Overcoming Local Distribution Limits in the SNC Process in a 10-nm Node DRAM by Applying a Multilayer Contact

Due to the rapidly shrinking size of the dynamic random access memory (DRAM) cell, mitigating the characteristic degradation caused by the local distribution of the contact size is becoming a greater challenge. The size of the DRAM storage node contact (SNC) determines the amount of phosphorus (P) dopant that diffuses into the active region. Smaller contact size limits the out-diffusion of P dopant and increases the SNC resistance (R_SNC) and overlap resistance (R_OV). This results in characteristic degradation of the last data into row precharge time (tRDL). For larger contact sizes, the out-diffusion of P dopant expands to increase the gate-induced drain leakage (GIDL) and decrease the retention time (tRET).

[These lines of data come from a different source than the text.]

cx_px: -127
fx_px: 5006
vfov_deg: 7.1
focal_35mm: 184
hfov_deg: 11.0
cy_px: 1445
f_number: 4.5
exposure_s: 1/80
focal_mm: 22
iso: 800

To address this tradeoff issue, we propose a multilayer contact design using a combination of high and low P concentrations, where the doping concentration changes as a function of SNC size. We used atom probe tomography (APT), electrical test (ET) on test element groups (TEGs), and electrical die sorting (EDS) to analyze the correct formation and characteristic performance improvements of the proposed structures. Using the proposed design structure, the tRET and tRDL characteristics improved by 3.9% and 34.7%, respectively.